Comparison of the clinical effectiveness of the two different doses of Meropenem in critically ill patients with hospital acquired or ventilator associated pneumonia: a randomized single-blind clinical trial

Comparison of the clinical effectiveness of two different regimens of the extended infusion of Meropenem in critically ill patients with hospital-acquired or ventilator-associated pneumonia

In this research, which designed a parallel single-blind randomized clinical trial, 62 eligible patients randomize in two subgroups of APACHE II ≥20, APACHE II <20, to receive one of the interventions. A code is allocated to each participants.

This study is conducted in the intensive care unit of Imam Khomeini educational hospital in Sari between 2018-19. The person who does the meropenem MIC test is blind to the interventions.

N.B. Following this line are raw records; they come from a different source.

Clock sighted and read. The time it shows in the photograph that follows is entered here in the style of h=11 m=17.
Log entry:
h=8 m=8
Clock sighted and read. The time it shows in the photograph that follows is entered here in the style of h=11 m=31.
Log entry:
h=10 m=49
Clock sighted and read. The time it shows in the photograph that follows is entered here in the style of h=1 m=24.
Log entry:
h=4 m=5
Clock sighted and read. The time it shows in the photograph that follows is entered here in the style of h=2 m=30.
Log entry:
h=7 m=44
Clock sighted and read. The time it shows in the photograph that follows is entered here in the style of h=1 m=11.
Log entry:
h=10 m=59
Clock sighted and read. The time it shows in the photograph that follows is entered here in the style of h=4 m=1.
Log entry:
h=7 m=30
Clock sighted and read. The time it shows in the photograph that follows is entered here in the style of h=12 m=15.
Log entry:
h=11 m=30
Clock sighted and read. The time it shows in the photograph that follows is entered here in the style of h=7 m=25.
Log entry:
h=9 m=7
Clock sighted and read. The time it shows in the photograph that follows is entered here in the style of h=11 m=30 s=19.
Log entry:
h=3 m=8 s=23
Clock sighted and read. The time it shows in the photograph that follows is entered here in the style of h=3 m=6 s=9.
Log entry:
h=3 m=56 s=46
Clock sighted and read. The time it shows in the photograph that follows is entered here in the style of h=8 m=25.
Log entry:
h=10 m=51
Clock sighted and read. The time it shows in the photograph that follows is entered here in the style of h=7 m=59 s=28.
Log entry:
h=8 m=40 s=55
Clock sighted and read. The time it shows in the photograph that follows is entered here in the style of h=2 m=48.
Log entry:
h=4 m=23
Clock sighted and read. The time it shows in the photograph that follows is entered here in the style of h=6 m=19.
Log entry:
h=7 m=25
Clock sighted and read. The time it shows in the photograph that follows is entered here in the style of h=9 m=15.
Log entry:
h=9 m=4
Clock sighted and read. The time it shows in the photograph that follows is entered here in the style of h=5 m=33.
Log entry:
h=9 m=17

Critically ill patients who are admitted to the intensive care unit and suffered from hospital-acquired or ventilator-associated pneumonia had an indication to receive meropenem because probable infection with multi-drug resistance gram-negative bacteria enrolled in the study. Patients with renal dysfunction and in risk of developing seizure are excluded from the study.

The interventions arm receive the infusion of Meropenem 3 g TDS, and the control arm receive the infusion of Meropenem 2 g TDS.

Clinical success ( Time Frame: 7 days ) defined as the following, all measured at 7 days: - Patient alive - Complete or relative depletion of pneumonia sign and symptoms (leukocytosis, fever, sputum, dyspnea and tachypnea) - Systolic blood pressure >90 mmHg without need for vasopressor support - Stable or improved SOFA score, define as: .for baseline SOFA ≥ 3: a decrease of at least 30%; .for baseline SOFA <3: stable or decreased SOFA score -PaO2/FiO2 ratio stable or improved

Block randomization with sealed envelops

،he investigator who does the meropenem MIC test on bacteria which had been cultured from patients' sputum samples is blind to which patients receive which interventions.